Dans cette lettre du 13 février 1915, Jules Mortreux écrit à son frère Léon, qu’il est fatigué, que les troupes sont éreintées. Jules affronte les allemands dans l’Argonne où les combats sont très violents.
La 7è Compagnie du 76è Régiment d’Infanterie multiplie les attaques pour reprendre la butte de Vauquois à l’armée allemande. Depuis le début de la guerre, ce village de l’Argonne passe d’un camp à l’autre. Enlevé par les allemands le 3 septembre 1914, il est repris le 15 septembre par les français. Fin septembre, l’armée allemande chasse l’armée française et occupe à nouveau les hauteurs de Vauquois.
Le secteur est stratégique. L’armée qui tient la butte de Vauquois surplombe la vallée du haut de ses 300 mètres, et la voie ferrée qui relie Paris à la place forte de Verdun.
Jules annonce qu’il part demain pour la 1ère ligne et que « cela va barder cinq minutes » … la bataille de Vauquois va durer des années.
Lettre de Jules Mortreux à Léon Mortreux, envoyée le 13 février 1915
« espérons en une bonne étoile, et à bientôt j’espère le plaisir de te raconter quelque chose de sensationnel. » Ce 13 février 1915, Jules ne sait pas encore que son jeune frère Pierre a été tué. Léon a appris la terrible nouvelle il y a deux jours.

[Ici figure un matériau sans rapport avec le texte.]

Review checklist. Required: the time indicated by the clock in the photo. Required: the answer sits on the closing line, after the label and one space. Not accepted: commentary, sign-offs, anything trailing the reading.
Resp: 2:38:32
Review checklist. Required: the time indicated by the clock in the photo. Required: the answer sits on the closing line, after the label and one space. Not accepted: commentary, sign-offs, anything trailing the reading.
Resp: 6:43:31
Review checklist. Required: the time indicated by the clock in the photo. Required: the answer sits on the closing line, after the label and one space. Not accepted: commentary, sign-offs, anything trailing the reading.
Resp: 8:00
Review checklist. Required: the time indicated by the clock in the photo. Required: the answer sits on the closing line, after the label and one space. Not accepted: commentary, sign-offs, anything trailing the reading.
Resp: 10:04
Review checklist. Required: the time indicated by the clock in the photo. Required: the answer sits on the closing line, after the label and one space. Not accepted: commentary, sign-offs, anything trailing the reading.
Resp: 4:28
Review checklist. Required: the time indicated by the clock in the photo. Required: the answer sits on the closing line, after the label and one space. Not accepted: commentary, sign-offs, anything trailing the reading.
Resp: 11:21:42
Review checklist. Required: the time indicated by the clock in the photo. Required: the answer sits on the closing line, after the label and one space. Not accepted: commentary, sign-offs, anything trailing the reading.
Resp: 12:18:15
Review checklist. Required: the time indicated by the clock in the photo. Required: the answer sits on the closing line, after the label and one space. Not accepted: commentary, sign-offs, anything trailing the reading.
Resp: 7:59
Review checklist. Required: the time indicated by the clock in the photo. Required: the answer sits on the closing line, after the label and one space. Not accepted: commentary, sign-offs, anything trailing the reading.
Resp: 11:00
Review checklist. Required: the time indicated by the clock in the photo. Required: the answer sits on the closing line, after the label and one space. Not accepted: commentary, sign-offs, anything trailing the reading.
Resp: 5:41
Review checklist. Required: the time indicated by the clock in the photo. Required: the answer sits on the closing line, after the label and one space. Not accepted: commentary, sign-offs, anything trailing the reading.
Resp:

nous allons de suite débuter par un mouvement offensif sur Vauquois et Montfaucon, ces essais ont déjà failli 2 fois, espérons que la 3ème aura succès
Correspondance de guerre, il y a cent ans …
76è R.I. – 7è Compagnie – secteur 10
Mon cher Léon,
J’ai reçu tes deux lettres, par Rodez et une troisième ici (Ville-sur-Cousances). Tu m’excuseras de ne pas t’avoir répondu avec quelques détails, mais nous avons tellement eu à faire, et nous étions si éreintés ces jours-ci que je t’assure nous sommes excusables.
Bien qu’étant toujours en seconde ligne, nous avons bardé ferme mais … nous partons demain pour la 1ère ligne et je crois que ça va barder cinq minutes.
D’après ce que je puis conclure de quelques bons tuyaux, et des choses, nous allons de suite débuter par un mouvement offensif sur Vauquois et Montfaucon, ces essais ont déjà failli 2 fois, espérons que la 3ème aura succès, mais surement en coûtera cher, gare à la casse !
Après une température rigoureuse au début voici maintenant le dégel, la pluie, la boue, ce qui ne vaut pas mieux.
Peut-être maintenant n’auras-tu pas de mes nouvelles directes vu les circonstances, je ne mettrai plus qu’un mot à Paris, si possible.
Allons, au revoir mon cher Léon, espérons en une bonne étoile, et à bientôt j’espère le plaisir de te raconter quelque chose de sensationnel.
De tout cœur et bien fraternellement.